Hopefully, that explanation makes some sense. In the end, I still agree that it would be better to create a new BaseItem subclass better capable of handling a series (or all 3 series) from one case and modify my code for MR3DImageList to better handle that class. And I’m also happy for us to abbreviate the name to something like KneeList.
Its very simple model but there is one beautiful aspect to it. If you look at data then each subject has different number of slices. I have seen in above post that @neuradai has solved this problem by padding on both sides of image stack with zero arrays to equal max_slc. However authors of used very different approach here.
Suppose one of the volume has 36 slices . Then they started with tensor with size of (torch.Size([36, 256, 256]).

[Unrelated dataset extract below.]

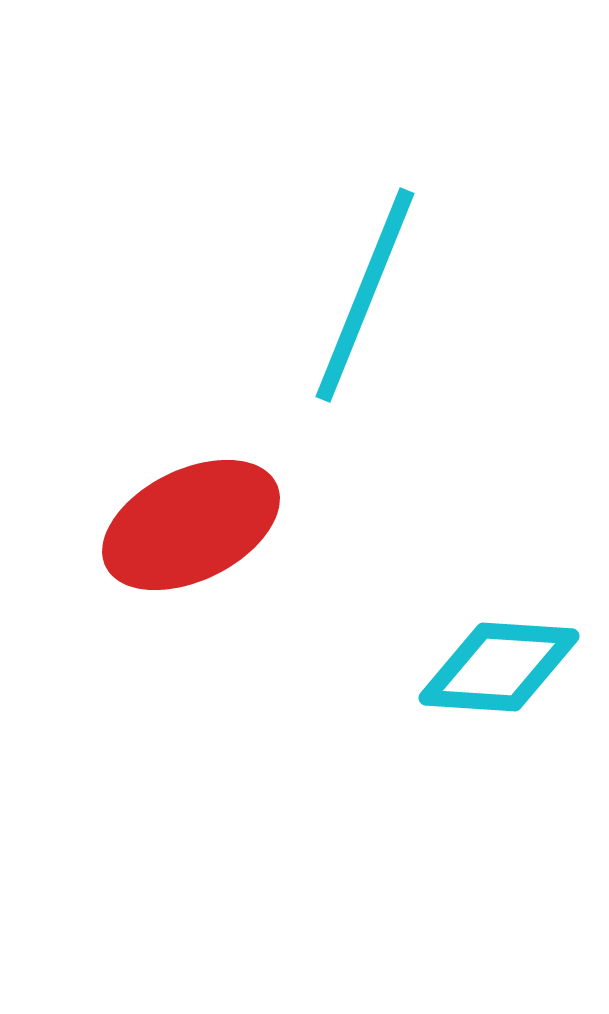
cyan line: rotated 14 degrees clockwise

Then they stacked each slice 3 times. This made data look like
torch.Size([36, 3, 256, 256])
Then they always fetched only one batch with data loader.so shape of their batch look like
(1,36,3, 256,256). In other words, they always fetched data for one whole volume at a time.

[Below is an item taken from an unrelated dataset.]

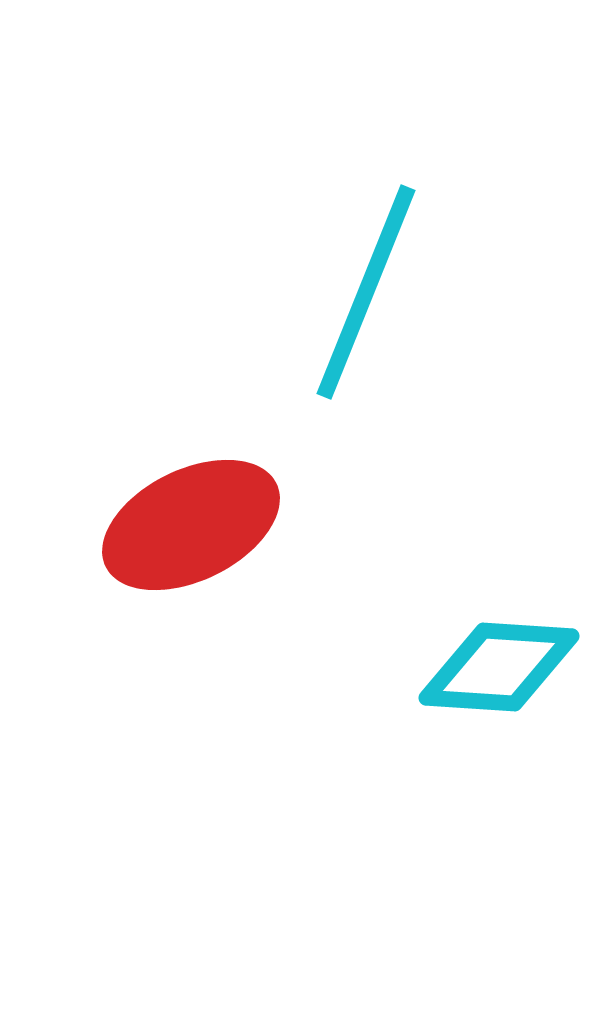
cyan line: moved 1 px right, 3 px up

Now inside MrNet very first thing they did was
x = torch.squeeze(x, dim=0) making their dataset of size (36,3, 256,256), which can be fed to pertained AlexNet as batch size of 36.
In this way, they have automatically achieved solution for variable batch size.
I was trying to solve this problem of variable batch size for long time and found this solution very cool.
Yeah, it’s a really cool solution. Unfortunately, it doesn’t work with all of the built in tests in fastai, hence why I used zero-padding in my implementation.
Also, I haven’t yet trained it for more than one epoch due to the current lack of data augmentation.
Did you considered interpolating the images to have the same number of images? It may provide some data augmentation as a bonus. I would expect most knees to be of similar size and the difference to be mostly due to different slice thicknesses during acquisition.
from scipy import ndimage as nd
knee_img_original.shape #original numpy array with the mr series in one plane
#resize to 64x256x256
dsfactor = [w/float(f) for w,f in zip([64,256,256], knee_img_data.shape)]
knee_img_resized = nd.interpolation.zoom(knee_img_data, zoom=dsfactor)
@nswitanek, do you want to try this with your expansion of my work?
To the point about knees being the same size – in my review of outliers:
Some cases contain multiple “empty” slices (e.g. images within a series). These are sometimes black, but often noisy (snowstorm appearance).
There are many obese patients (this is the USA, after all) for whom there is a lot of extra skin and subcutaneous fat to cover in the scan.
Quote formatting utilized for emphasis:
Importantly, slice thickness should be the same on all of these scans because they come from the same institution and were all scanned with the same acquisition protocol.
Out of curiosity, I went back and tested my current implementation without zero-padding – and it worked!
In the original dev process, I incorporated zero-padding pretty early on, but it seems that the changes I made later are sufficient to get the true implementation of MRNet working in fastai.
Note: interpolation or “mirror” duplication would still be reasonable strategies to standardize slice numbers if we were to move to a 3D model arch.